Spreading recycling: Mondelez looks to bring Cadbury’s recycled packaging tech to more APAC markets beyond Australia

By Pearly Neo

- Last updated on GMT

Mondelez believesthe recycled packaging tech rolled out for Cadbury Dairy Milk Australia will deliver sustainable packaging options for more APAC markets too. ©Cadbury Dairy Milk Australia
Mondelez believesthe recycled packaging tech rolled out for Cadbury Dairy Milk Australia will deliver sustainable packaging options for more APAC markets too. ©Cadbury Dairy Milk Australia

Related tags Mondelez Recycling Packaging

Mondelez believes that the recycled packaging technology recently rolled out for Cadbury Dairy Milk in Australia will be able to deliver sustainable packaging options for more markets in the Asia Pacific region in the coming years.

Mondelez recently announced that Cadbury Dairy Milk blocks in Australia would be transitioning to using recycled packaging made from used soft plastic, a world-first for the brand.

“The recycled packaging will be used across the Cadbury Dairy Milk family blocks range, with the recycled content equivalent to over 30% of the total packaging material for these products,” ​Mondelez President Australia, New Zealand and Japan Darren O’Brien told FoodNavigator-Asia​.

“Cadbury Dairy Milk family blocks [come in] over 20 different flavours on supermarket shelves across Australia.

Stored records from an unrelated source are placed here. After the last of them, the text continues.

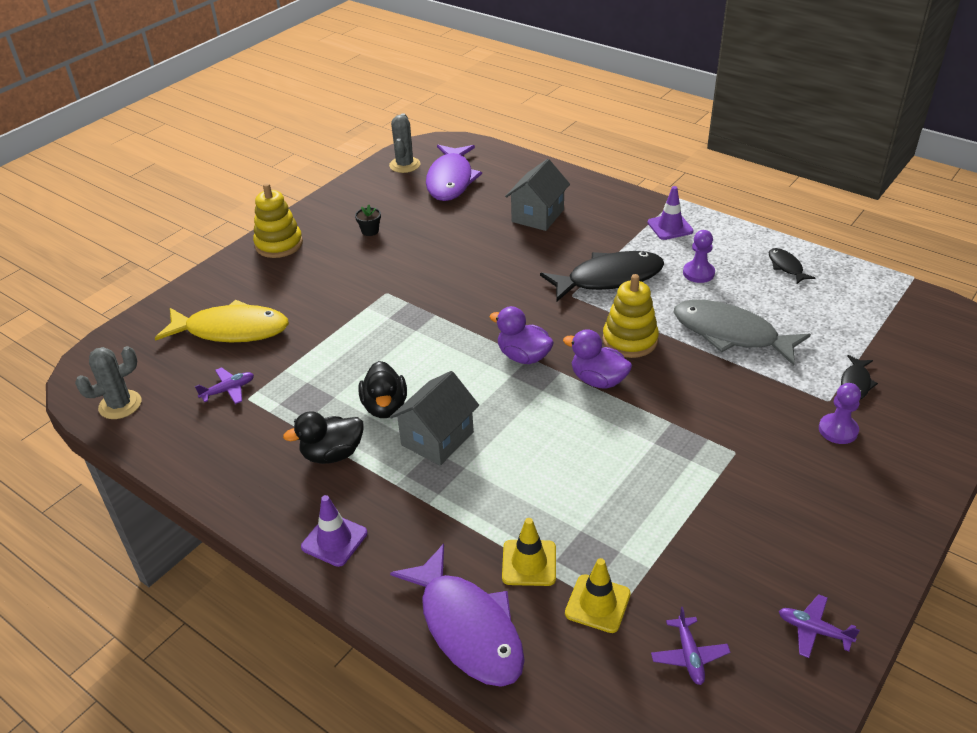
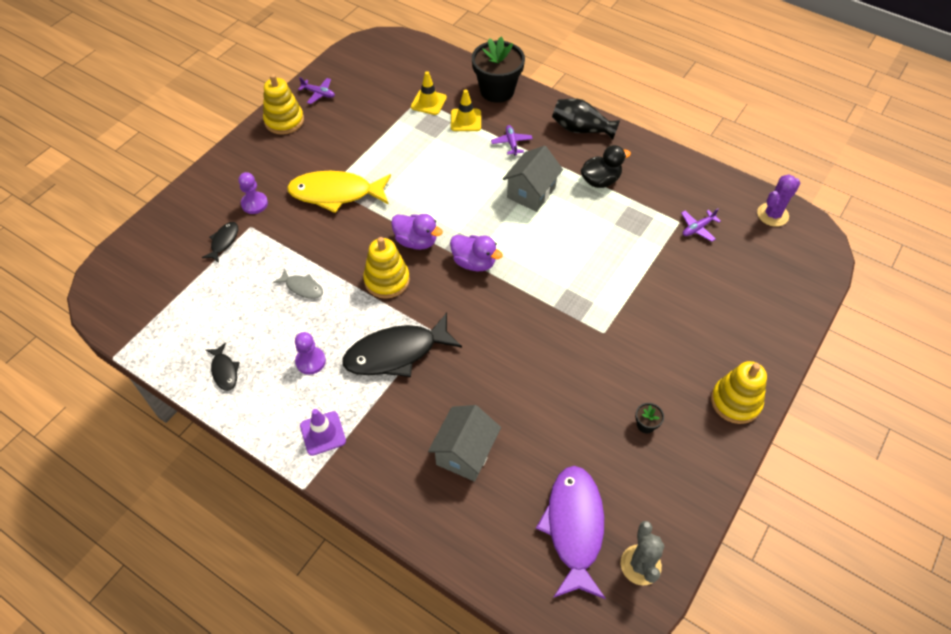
camera: 175 degrees right, 15 degrees up
(120, 405) = (772, 215): grey cactus -> purple cactus
(231, 330) = (726, 286): yellow fish -> yellow fish (336, 193)
(334, 540) = (581, 129): purple traffic cone -> black vase
(385, 407) = (574, 216): black duck -> none
(467, 627) = (497, 90): purple fish -> black flower pot
(689, 655) = (385, 82): purple plane -> purple plane (511, 143)
(731, 334) = (302, 287): grey fish -> grey fish, size x0.47
(855, 570) = (284, 121): none -> yellow stacking toy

“Not only is this a world first for Cadbury, but Cadbury in Australia will be amongst the first anywhere in the world to buy recycled content soft plastic packaging.”

The technology employed to do this will enable the recycled packaging to have ‘exactly the same’​ characteristics as regular plastic packaging.

“The beauty of advanced recycling technology is that it returns the soft plastic packaging back to its original building blocks, making it possible for soft plastic to become a truly circular material,”​ said O’Brien.

“It will perform in the same way and have the same characteristics as virgin soft plastic packaging.”

Importantly, when asked about the potential of this recycled packaging in other APAC markets, particularly markets where humidity has long been a hurdle​ in developing more sustainable packaging such as Malaysia and Indonesia, he added that this solution was a viable one to be used even in these conditions.

“Because the recycled soft plastic performs just like virgin material, it can be used in exactly the same way as it is today,”​ he said.

“Consumers can expect to see this technology grow rapidly over the coming years, delivering more recycled packaging options in the APAC region and beyond.[We also] expect that more of these innovative materials and recycling technologies will come online over the next few years.”

Mondelez Australia also previously trialled a ‘world-first’ plastic-free packaging​ on chocolates produced for overseas delivery, which used a ‘fully-sealed paper material’​ with no laminates foils or plastics.

O’Brien did not confirm whether that trial was a success, but told us that ‘work is continuing’​ on the firm’s search for more sustainable packaging options in collaboration with partners in order to meet the sustainability demands and expectations of ‘consumers, customers and policymakers’​.

Other similar efforts

Earlier this year, Nestle Australia also revealed to us that they had embarked on a ‘wildly ambitious’​ trial to create a prototype recycled plastic wrapper for KitKat.

The wrapper made a lot of headlines as ‘Australia's first soft plastic food wrapper made with recycled content’​​ but the firm clarified that this was just a prototype, aiming to ‘demonstrate what is technically possible’​​.

“Of course we’d love to bring this to market, but currently gaps still exists between this prototype we’ve created and commercialising the wrapper in any significant scale that require every single part of the recycling system in Australia to think and do things differently,”​ Nestle Oceania Head of Corporate Affairs Margaret Stuart told us then​.

“One very clear example is when it comes to curbside collection of soft plastics such as those used to make this wrapper – current collection is still mostly dependent on supermarket collection programmes which makes scaling up difficult at this point.”

Mondelez is taking this ambitious endeavour into commercialisation, as it expects to collect and produce enough recycled plastic for 50 million family blocks of Cadbury Dairy Milk, although the tech being used is currently not sourced locally and at this stage the recycled plastic material sourced is still at about 30% of the required plastics needed to wrap these products.

“While we’ve accessed the very latest technology from overseas to source this recycled material, we know that demand for circular packaging will continue growing and we’d love to see recycling technology built in Australia to meet local demand,”​ said O’Brien.

Mondelez will launch the first Cadbury Dairy Milk blocks using recycled soft plastic in their packaging in Australian supermarkets from September 2022.